David Stary -
Tasmanian Vein Clinic

Varicose Veins are diseased veins with incompetent valves and usually therefore reversed flow.

This can lead to:

  • dilated unsightly veins
  • congestive ache and swelling
  • varicose eczema,
  • lipodermosclerosis (thickened tissue about the ankle)
  • chronic venous ulceration

Spider Veins (Telangiectases) are tiny spidery branching veins.

Reticular Veins are small blue veins that don’t protrude

  1. Conservative Management - Usually with an appropriately graded compression stocking plus physiotherapy. This may be required for acute thrombophlebitis (clotted superficial veins) or leg ulcers.
    Complications – While compression stockings can be of great benefit particularly for venous ulcers for some people they can be uncomfortable and difficult to take on and off.
  2. Micro Sclerotherapy – Very effective for small surface “Spider Veins”
  3. Ultrasound Guided Sclerotherapy (UGS) – This is also an out patient procedure which involves injecting usually a foam sclerosant (STD or polidocanol) using ultrasound to guide the needle and assess the success. The sclerosant destroys the varicose veins with good success rates achieved.
    Complications – Mild pain, tender lumps (clotted veins) and darkened veins (due to clotting with the veins) are quite common. Rare and more serious potential complications include deep vein thrombosis, allergic reaction, skin pigmentation and skin ulceration.
  4. Endovenous Laser Ablation (EVLA) – This procedure has been used for 10 years now. The published results indicate it is at least as effective as surgery, for varicose veins. This technique involves passage of a laser fibre, via a needle puncture, to the main vein under ultrasound guidance plus infiltration of local anaesthetic to compress the vein. The smaller varicose veins are usually also injected at the same time.

    "Click here" to view a before and after photograph…

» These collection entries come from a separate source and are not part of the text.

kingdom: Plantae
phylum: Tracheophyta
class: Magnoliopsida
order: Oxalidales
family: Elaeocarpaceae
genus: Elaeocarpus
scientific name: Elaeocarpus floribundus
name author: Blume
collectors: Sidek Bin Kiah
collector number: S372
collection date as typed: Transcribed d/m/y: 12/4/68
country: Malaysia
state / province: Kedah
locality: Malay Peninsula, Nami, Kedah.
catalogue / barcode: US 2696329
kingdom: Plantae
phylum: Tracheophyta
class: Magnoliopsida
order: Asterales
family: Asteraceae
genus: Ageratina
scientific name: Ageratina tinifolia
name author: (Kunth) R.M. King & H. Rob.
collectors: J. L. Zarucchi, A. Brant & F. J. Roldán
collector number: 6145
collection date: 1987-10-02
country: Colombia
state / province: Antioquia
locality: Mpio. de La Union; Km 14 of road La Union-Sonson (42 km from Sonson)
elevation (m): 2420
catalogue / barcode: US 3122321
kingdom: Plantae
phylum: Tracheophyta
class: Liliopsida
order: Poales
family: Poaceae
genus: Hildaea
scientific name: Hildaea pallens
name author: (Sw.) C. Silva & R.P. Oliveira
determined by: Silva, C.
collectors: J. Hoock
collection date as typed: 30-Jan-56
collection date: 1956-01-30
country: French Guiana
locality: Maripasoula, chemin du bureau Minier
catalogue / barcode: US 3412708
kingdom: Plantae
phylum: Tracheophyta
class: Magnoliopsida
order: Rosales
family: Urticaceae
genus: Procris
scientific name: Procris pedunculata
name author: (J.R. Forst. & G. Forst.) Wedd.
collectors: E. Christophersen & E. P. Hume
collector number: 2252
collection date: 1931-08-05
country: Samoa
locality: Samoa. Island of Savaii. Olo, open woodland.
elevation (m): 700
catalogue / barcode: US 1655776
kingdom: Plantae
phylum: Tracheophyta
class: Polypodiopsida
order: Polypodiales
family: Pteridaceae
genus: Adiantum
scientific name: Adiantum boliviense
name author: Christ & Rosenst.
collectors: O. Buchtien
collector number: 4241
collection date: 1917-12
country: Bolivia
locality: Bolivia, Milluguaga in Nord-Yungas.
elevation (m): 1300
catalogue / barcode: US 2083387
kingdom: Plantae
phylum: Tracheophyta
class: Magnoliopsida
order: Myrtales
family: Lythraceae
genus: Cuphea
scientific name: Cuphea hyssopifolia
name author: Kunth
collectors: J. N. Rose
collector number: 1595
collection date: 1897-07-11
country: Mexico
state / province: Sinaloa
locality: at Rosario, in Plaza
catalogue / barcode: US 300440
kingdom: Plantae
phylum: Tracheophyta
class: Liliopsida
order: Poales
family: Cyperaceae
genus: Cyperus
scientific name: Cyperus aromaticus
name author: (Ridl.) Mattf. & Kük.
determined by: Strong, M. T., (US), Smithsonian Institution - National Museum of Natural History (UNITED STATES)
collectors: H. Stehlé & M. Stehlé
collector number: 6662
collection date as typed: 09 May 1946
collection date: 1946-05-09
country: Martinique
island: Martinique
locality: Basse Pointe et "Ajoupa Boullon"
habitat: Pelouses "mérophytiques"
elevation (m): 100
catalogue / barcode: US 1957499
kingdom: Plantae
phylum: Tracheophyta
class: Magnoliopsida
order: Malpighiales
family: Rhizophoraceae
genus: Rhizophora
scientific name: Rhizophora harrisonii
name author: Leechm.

    Laser treatment has the advantage of:
    • minimal discomfort
    • no admission to hospital or general anaesthetic
    • only need to take one day off work.
    Complications – Phlebitis or an inflammatory reaction to the occluded thrombosed veins can result in tenderness and discomfort which usually resolves with Panadol or Nurofen. The more serious and much less common complications include deep vein thrombosis, nerve injury (to an adjacent sensory nerve which usually recovers) and skin burns.
    After both EVLA and USG you will need to:
    • wear a compression garment for two-weeks
    • walk as much as possible and maintain normal day time activities but avoid standing still for long periods.
    • Avoid long flights for six weeks.
    • return for an ultrasound check after two weeks.
  5. Surgery – Surgery is still the most widely practiced and best-documented treatment.
    It has evolved to become a minimally invasive and usually involves a combination of:
    • Ligation of the long or short saphenous vein
    • Striping by the inversion technique of the long saphenous vein to knee level, micro phlebectomies (avulsion of the lower varicose veins though multiple tiny punctures).
    After Surgery:
    • Both legs will be firmly bandaged
    • The following morning these are usually replaced with compression stockings which you
      wear for two weeks.
    • You will need to have someone drive you home.
    • There are no sutures to be removed.
    • It is advisable to take a week off work.
    • Mild exercise is encouraged for the first two weeks.
    Complications – It is to be expected that there will be some bruising and swelling about the thigh after the “stripping” of the long saphenous vein. There is occasionally some numbness due to damage to small sensory nerves that usually recover. Today with modern anaesthesia and surgical techniques, the more serious complications are quite rare. These include deep vein thrombosis, major bleeding, infection, nerve damage and leakage lymphatic fluid from the groin wound.